Thursday, November 27, 2014

Sucessor de Gandhi tem boas chances


Pedro J. Bondaczuk


O Partido do Congresso, que governou a Índia por 40 dos 44 anos de vida independente do país, está voltando ao poder, depois de um breve hiato de 18 meses, numa situação muito mais difícil do que em ocasiões anteriores. Esta será a primeira vez que terá de governar um Estado complexo, populoso, pobre e sumamente violento, contando com minoria no Parlamento.

Ademais, seu novo líder, que substituiu o assassinado ex-primeiro-ministro Rajiv Gandhi, Narasimha Rao, não tem, evidentemente, o carisma, a ascendência partidária e a projeção internacional dos membros do clã de Jawaharlal Nehru. Trata-se de um político negociador, ideal para governar interinamente, enquanto as paixões ainda estão à flor da pele, após a mais sangrenta campanha eleitoral da história contemporânea indiana. Mas não para exercer um mandato integral de cinco anos.

O Partido do Congresso precisa urgentemente passar por uma profunda reciclagem diante dessa nova realidade. Sua tarefa fundamental será a de conter os movimentos separatistas que se disseminam pela Índia, mas não através da violência, pois se agir dessa maneira, fatalmente irá mergulhar a nação num banho de sangue, porquanto os ânimos ficam cada vez mais exaltados, à medida em que o tempo passa e os atentados, seqüestros e distúrbios étnicos e religiosos se sucedem no Punjab, em Tamil Nadu, em Uttar Pradesh, na Cachemira e em Assam, que são os Estados mais tensos e problemáticos.

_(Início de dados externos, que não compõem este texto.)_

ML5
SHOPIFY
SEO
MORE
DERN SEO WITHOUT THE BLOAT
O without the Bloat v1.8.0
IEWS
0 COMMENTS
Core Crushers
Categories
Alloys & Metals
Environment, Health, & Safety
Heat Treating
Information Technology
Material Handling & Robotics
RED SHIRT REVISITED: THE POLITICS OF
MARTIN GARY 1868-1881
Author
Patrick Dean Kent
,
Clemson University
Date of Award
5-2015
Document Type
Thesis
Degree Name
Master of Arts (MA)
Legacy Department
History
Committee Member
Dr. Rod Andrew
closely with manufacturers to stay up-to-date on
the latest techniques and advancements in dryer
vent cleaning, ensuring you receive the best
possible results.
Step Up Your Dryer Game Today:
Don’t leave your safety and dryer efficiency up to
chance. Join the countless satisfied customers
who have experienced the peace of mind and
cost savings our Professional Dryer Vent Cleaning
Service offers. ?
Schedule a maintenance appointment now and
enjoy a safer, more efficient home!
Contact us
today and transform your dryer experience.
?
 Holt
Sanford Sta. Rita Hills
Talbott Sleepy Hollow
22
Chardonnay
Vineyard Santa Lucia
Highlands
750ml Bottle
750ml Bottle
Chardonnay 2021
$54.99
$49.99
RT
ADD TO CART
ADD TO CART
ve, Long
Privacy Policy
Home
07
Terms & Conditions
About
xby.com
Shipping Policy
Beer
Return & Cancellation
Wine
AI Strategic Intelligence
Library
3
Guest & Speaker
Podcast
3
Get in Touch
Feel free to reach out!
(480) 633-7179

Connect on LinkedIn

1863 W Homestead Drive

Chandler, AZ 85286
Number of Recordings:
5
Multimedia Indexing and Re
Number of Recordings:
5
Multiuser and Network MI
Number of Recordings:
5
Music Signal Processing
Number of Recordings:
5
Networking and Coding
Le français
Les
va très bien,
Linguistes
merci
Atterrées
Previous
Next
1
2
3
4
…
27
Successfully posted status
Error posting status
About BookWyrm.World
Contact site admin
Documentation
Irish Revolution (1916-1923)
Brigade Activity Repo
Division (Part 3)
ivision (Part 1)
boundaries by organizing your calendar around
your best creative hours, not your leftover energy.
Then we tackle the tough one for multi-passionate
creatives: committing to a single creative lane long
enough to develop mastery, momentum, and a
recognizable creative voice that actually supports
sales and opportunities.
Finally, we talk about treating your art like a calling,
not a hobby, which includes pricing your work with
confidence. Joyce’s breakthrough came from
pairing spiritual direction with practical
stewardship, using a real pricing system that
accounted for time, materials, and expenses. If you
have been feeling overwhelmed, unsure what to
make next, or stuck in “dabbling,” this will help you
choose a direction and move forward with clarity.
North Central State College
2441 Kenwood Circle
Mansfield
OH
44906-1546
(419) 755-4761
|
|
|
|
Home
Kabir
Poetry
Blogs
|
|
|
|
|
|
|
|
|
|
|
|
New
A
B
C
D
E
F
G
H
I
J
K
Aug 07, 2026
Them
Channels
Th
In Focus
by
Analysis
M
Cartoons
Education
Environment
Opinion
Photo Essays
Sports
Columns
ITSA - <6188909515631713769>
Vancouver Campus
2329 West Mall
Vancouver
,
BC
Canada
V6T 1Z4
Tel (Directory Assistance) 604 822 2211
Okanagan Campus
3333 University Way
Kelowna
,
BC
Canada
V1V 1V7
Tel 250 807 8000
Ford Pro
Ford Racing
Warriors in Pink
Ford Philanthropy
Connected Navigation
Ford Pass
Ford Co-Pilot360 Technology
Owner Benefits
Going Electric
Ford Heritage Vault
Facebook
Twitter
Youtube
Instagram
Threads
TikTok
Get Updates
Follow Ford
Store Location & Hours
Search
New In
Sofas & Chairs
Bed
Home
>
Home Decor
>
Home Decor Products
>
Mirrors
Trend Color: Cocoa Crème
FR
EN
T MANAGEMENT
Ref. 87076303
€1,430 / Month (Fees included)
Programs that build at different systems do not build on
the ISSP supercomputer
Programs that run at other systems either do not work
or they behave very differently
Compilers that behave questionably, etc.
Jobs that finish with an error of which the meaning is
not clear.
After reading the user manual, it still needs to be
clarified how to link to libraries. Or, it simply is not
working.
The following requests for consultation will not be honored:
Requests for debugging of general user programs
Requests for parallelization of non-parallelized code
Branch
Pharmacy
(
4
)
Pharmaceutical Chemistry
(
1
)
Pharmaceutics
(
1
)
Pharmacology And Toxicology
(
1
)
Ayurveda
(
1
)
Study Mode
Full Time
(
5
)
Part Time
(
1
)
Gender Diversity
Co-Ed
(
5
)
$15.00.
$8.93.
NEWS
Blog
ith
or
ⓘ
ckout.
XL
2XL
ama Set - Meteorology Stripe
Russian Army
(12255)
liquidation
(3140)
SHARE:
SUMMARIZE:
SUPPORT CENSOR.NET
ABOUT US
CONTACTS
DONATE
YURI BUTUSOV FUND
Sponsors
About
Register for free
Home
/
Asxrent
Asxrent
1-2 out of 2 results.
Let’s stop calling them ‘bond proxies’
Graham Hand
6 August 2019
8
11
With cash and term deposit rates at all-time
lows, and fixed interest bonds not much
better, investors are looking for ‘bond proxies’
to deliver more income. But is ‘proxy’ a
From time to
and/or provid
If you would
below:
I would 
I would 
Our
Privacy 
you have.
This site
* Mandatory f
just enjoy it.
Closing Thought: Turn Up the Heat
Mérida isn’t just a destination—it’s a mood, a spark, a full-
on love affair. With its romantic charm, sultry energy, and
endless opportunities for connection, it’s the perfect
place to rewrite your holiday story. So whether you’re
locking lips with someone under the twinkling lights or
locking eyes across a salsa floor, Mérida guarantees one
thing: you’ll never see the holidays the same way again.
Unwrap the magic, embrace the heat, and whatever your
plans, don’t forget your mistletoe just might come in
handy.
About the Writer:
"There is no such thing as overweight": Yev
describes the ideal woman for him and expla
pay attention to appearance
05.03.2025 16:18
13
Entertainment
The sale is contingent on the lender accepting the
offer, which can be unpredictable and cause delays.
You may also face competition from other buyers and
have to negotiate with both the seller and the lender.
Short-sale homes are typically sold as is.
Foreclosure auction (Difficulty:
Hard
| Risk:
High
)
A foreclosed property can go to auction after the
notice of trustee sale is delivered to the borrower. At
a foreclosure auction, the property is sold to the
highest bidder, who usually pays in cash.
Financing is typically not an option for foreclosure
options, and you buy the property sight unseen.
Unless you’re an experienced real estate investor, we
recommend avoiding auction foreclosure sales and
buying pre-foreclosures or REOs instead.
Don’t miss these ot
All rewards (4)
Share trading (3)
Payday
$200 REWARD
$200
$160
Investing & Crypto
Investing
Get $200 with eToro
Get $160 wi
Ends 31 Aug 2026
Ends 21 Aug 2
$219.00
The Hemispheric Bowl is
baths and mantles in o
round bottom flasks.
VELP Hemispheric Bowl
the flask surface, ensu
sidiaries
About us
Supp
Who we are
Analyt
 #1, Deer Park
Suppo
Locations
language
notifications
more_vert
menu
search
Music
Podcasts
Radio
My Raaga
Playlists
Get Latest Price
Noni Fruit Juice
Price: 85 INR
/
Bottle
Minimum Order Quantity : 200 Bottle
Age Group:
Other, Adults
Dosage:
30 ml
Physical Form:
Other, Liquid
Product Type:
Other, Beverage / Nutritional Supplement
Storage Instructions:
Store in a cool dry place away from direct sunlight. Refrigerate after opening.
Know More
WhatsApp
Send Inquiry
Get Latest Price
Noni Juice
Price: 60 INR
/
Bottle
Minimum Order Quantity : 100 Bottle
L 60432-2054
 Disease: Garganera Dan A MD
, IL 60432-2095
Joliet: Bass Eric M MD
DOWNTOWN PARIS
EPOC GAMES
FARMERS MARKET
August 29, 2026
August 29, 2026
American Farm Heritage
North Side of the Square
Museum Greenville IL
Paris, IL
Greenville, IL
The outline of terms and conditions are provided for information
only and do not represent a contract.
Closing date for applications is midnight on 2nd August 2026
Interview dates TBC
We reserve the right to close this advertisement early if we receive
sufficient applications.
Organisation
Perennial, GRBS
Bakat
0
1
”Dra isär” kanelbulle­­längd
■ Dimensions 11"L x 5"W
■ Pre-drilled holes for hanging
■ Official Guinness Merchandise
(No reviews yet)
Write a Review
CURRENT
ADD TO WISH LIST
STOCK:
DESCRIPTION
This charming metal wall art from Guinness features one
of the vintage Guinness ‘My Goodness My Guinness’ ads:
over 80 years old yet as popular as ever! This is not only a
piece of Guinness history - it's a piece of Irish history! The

Nos últimos tempos, os membros da agremiação não têm sido muito felizes em pacificar os indianos. A mais recente gafe política que o grupo cometeu, ainda durante a gestão de Rajiv, foi a tentativa de oficializar o hindi como idioma único, num país com mais de mil etnias diferentes, com línguas ou dialetos próprios.

Um parlamentar "iluminado", na falta de um projeto melhor a apresentar, pretendeu acabar com o inglês como o recurso alternativo, inclusive como elo de união entre os mais variados povos que compõem essa colcha de retalhos de 850 milhões de seres humanos.

Aliás, esta foi uma das razões do partido não ter conseguido a maioria absoluta no Parlamento, tendo lhe faltado 15 míseras cadeiras para não depender de ninguém na formação de um governo verdadeiramente estável. Nota-se, portanto, que a agremiação carece de um melhor senso de pragmatismo, de objetivos menos pueris.

Quanto a Rao, um dos obstáculos para uma boa e longa gestão é a sua precária saúde. Aos 69 anos de idade, ele já se submeteu a uma cirurgia para a implantação de ponte de safena e sequer concorreu no pleito recém findo. Por isso, cumprindo a exigência constitucional, terá de se submeter, dentro de seis meses, a uma votação suplementar.

Seu perfil político, todavia, é favorável. O novo líder do Partido do Congresso sempre teve estreitas ligações com a família Gandhi, à qual serviu em dois gabinetes --- como ministro de Relações Exteriores de Indira e como assessor de seu filho, Rajiv, após o brutal assassinato da ex-primeira-ministra em 1984 --- revelando-se um leal servidor.

Outro ponto a seu favor é o fato de virtualmente não contar com inimigos, o que lhe confere livre trânsito em parte considerável da oposição. Se sua saúde resistir, portanto, Narasimha Rao tem tudo para fazer um bom governo, mesmo tendo em vista a dramática deterioração da economia indiana e o conseqüente agravamento das tensões sociais. E, principalmente, tendo de andar numa instável corda-bamba, que é o fato de não contar com maioria parlamentar para a aprovação de seus projetos.

(Artigo publicado na página 12, Internacional, do Correio Popular, em 22 de junho de 1991).